• [What the exercise asks]
Of the records that follow, copy only the lines from the line containing "1. …Toda persona" to the line containing "reconocidos por la", both included, exactly as written.

====

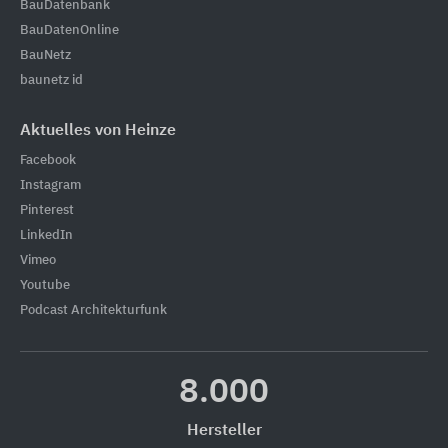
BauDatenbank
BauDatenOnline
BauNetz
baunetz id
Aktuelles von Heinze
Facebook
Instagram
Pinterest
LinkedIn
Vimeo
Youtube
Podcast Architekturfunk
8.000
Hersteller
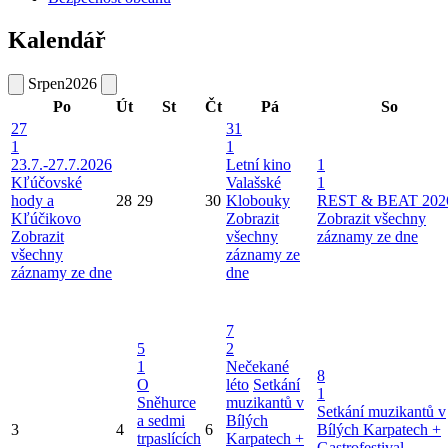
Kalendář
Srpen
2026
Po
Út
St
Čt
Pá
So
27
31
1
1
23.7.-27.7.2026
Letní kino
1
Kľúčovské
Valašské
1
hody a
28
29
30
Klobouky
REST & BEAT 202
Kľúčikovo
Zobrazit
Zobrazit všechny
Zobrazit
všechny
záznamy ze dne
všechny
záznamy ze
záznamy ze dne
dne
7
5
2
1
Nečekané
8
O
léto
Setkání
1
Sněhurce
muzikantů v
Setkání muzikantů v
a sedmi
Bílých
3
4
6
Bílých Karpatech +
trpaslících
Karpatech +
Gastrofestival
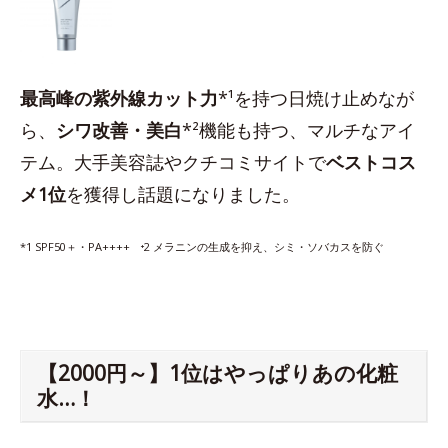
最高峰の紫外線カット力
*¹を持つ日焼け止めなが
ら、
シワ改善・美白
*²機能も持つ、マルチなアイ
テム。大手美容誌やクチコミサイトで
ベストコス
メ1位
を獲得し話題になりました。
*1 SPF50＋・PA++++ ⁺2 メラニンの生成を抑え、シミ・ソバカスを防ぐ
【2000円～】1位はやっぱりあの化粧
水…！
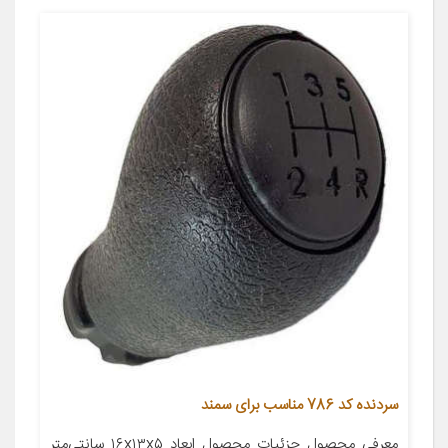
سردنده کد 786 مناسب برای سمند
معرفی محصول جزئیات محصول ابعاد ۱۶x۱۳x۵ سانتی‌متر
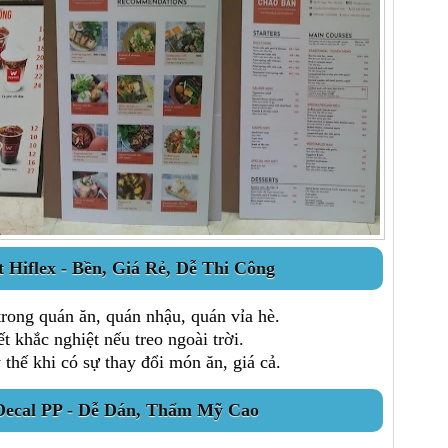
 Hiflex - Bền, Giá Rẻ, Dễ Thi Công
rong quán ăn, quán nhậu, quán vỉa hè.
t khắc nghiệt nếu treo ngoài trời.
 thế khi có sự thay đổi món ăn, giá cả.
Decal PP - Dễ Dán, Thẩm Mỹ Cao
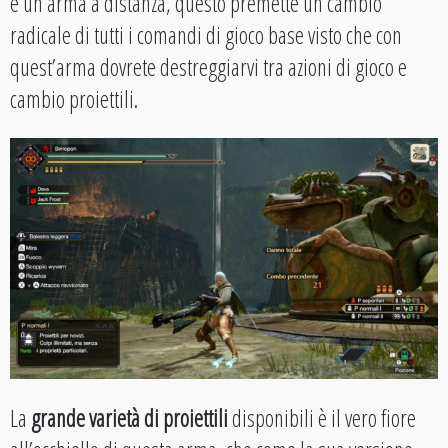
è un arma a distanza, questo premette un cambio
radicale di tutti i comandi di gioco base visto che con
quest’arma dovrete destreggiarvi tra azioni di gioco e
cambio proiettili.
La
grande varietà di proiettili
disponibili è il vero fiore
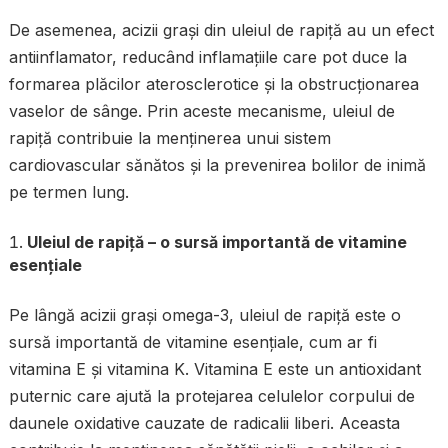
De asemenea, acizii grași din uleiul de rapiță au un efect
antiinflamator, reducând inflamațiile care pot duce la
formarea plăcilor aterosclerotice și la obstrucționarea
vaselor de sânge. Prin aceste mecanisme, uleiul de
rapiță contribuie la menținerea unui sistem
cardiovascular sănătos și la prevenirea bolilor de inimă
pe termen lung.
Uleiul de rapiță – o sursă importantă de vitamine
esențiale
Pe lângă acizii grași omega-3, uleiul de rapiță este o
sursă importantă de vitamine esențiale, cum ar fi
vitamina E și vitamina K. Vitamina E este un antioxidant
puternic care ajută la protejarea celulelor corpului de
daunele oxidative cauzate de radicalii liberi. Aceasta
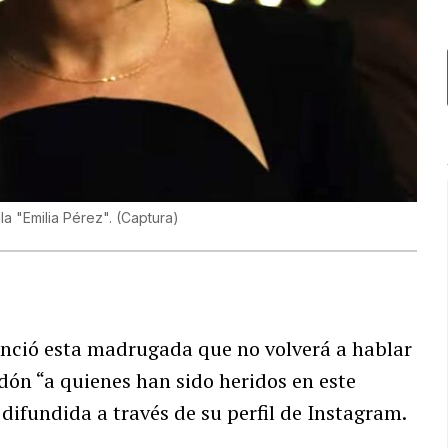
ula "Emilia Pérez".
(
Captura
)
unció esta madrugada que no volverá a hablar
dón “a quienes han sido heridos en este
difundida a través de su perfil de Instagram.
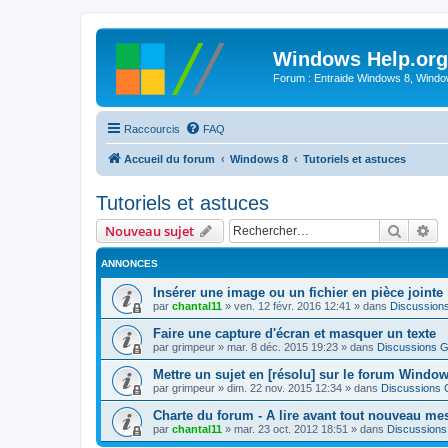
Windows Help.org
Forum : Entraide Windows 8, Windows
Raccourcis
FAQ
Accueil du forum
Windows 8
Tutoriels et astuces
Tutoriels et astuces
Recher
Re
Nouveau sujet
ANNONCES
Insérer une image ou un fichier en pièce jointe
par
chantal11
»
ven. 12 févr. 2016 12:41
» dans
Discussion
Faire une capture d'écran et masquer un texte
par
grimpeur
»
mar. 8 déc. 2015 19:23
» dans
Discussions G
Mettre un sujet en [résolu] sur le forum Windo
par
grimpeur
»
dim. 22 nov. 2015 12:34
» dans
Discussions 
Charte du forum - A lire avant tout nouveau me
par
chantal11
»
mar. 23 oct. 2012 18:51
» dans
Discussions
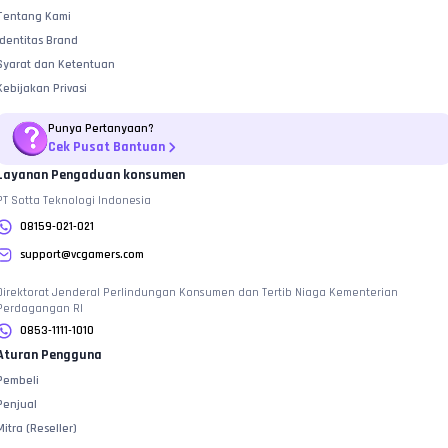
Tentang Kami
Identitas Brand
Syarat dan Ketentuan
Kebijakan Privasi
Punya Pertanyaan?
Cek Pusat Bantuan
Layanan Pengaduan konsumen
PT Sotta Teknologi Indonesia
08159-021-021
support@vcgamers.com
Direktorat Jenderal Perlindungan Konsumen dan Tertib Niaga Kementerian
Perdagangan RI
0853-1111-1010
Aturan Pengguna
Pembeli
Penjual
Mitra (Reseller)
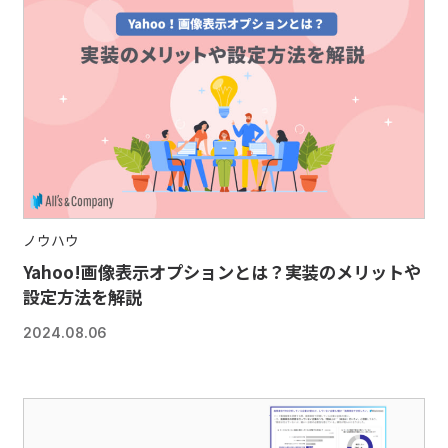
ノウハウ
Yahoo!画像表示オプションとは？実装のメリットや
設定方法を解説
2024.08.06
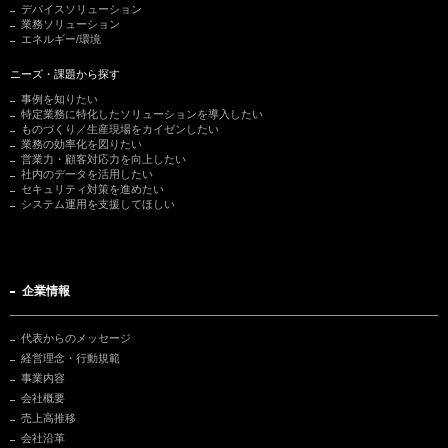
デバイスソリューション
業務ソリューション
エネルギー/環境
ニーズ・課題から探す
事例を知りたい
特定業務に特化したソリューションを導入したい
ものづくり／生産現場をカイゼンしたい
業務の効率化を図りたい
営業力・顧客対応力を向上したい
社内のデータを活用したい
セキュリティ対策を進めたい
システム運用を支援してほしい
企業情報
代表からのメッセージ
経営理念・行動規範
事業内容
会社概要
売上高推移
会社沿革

====

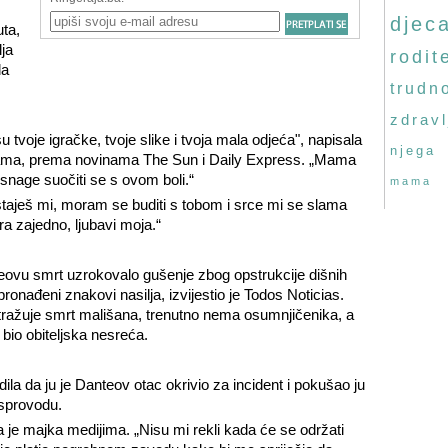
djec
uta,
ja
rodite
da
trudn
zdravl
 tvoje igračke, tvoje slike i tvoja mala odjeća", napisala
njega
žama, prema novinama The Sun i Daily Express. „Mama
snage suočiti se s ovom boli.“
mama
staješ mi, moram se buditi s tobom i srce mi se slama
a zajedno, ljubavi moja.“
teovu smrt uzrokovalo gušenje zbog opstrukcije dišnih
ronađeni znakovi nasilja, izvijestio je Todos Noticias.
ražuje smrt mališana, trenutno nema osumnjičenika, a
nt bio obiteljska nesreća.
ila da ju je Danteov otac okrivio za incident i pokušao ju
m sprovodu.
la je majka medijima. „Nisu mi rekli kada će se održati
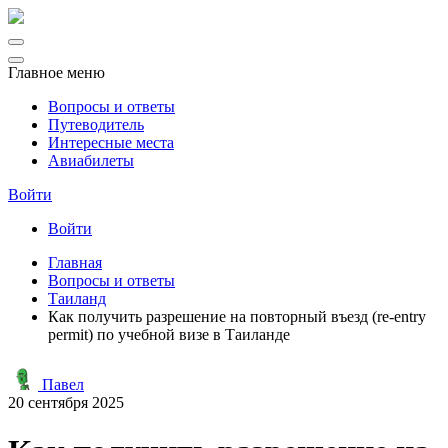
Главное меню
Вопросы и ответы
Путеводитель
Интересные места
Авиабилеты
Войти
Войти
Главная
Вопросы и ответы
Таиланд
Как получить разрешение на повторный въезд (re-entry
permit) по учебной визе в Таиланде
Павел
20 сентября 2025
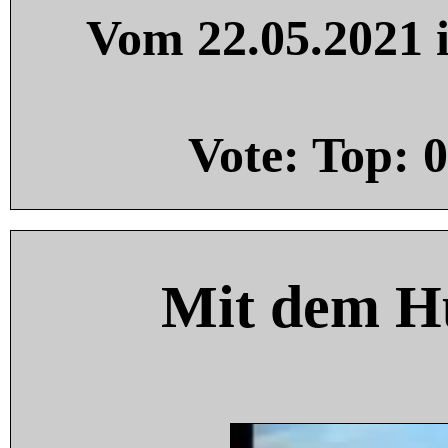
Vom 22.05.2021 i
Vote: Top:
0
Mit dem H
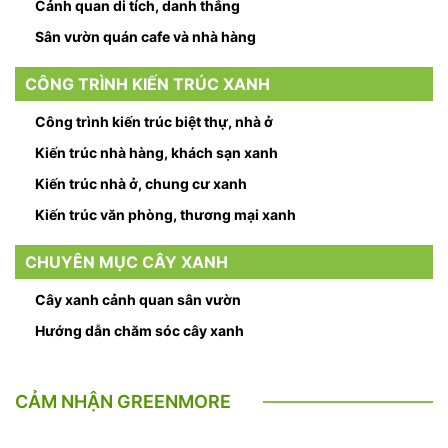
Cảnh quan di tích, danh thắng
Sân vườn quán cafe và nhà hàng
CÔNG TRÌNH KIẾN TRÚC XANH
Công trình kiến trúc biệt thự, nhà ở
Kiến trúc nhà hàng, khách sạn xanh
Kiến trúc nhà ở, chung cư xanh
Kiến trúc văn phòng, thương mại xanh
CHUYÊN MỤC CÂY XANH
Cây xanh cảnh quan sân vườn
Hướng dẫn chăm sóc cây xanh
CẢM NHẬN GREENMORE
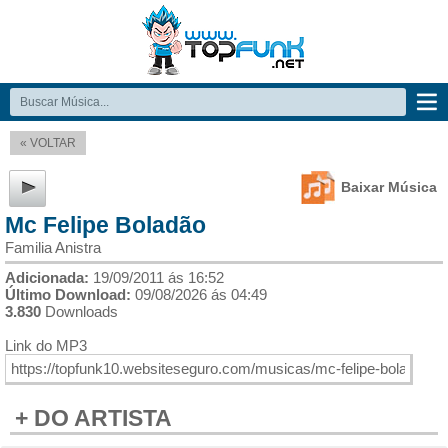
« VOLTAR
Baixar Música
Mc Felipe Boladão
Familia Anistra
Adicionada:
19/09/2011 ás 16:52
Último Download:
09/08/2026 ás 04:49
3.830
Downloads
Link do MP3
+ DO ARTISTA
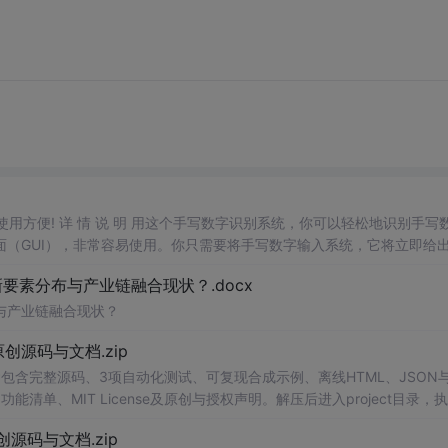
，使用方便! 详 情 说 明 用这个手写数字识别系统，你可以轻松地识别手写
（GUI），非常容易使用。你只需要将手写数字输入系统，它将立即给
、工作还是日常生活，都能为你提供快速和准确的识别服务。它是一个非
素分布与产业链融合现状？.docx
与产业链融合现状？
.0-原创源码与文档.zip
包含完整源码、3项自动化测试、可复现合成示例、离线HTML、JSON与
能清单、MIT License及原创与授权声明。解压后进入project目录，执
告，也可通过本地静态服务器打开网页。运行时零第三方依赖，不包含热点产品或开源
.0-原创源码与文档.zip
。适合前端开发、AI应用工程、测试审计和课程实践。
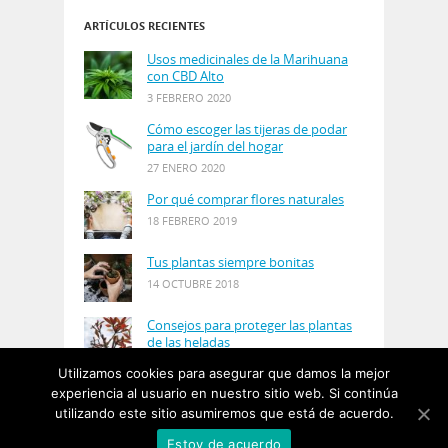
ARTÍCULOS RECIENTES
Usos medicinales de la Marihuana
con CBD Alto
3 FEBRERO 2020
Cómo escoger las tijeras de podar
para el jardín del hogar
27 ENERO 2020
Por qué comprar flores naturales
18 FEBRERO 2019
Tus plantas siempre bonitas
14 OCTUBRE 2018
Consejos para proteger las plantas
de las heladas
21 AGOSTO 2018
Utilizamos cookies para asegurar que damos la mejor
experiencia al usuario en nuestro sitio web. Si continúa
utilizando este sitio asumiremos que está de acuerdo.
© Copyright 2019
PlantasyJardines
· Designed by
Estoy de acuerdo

====

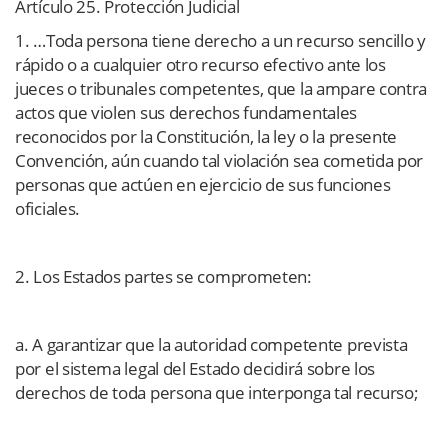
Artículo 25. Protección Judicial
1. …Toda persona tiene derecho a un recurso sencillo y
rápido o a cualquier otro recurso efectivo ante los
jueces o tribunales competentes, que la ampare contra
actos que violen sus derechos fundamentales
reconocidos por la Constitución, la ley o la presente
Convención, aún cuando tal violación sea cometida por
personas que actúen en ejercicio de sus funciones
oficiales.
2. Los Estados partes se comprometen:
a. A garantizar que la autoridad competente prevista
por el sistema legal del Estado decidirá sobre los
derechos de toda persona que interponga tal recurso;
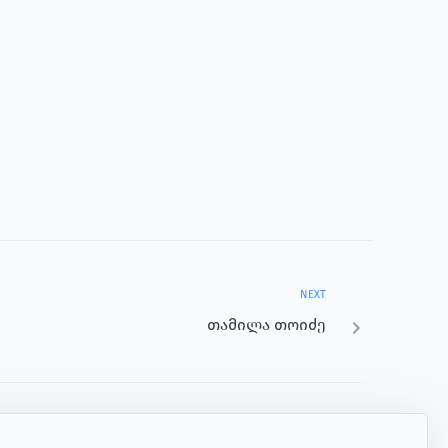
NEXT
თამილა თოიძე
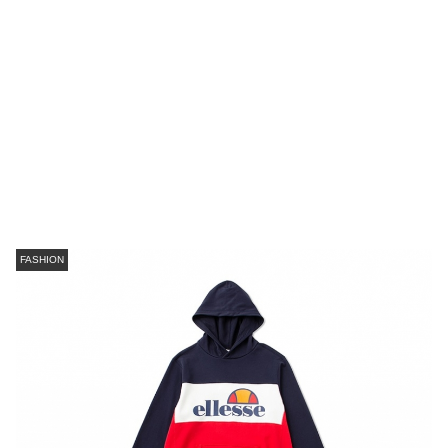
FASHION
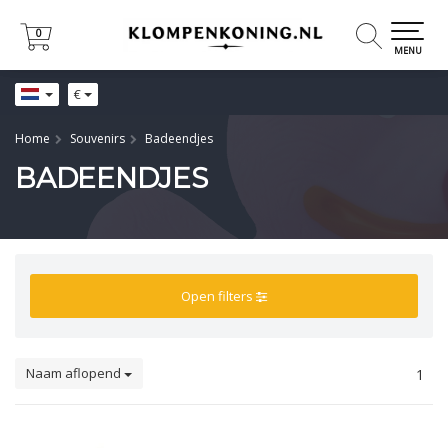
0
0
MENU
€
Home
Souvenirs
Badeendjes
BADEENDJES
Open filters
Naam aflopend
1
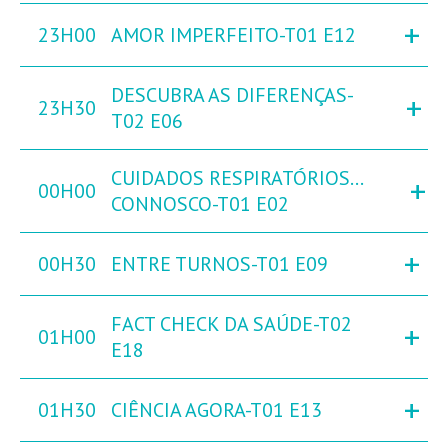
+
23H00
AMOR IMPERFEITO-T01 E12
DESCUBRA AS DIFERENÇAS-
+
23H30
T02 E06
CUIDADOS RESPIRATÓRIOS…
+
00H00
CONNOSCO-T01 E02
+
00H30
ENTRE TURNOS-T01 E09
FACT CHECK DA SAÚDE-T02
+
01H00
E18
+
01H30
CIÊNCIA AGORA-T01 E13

====

• [Exercise answer]
1. …Toda persona tiene derecho a un recurso sencillo y
rápido o a cualquier otro recurso efectivo ante los
jueces o tribunales competentes, que la ampare contra
actos que violen sus derechos fundamentales
reconocidos por la Constitución, la ley o la presente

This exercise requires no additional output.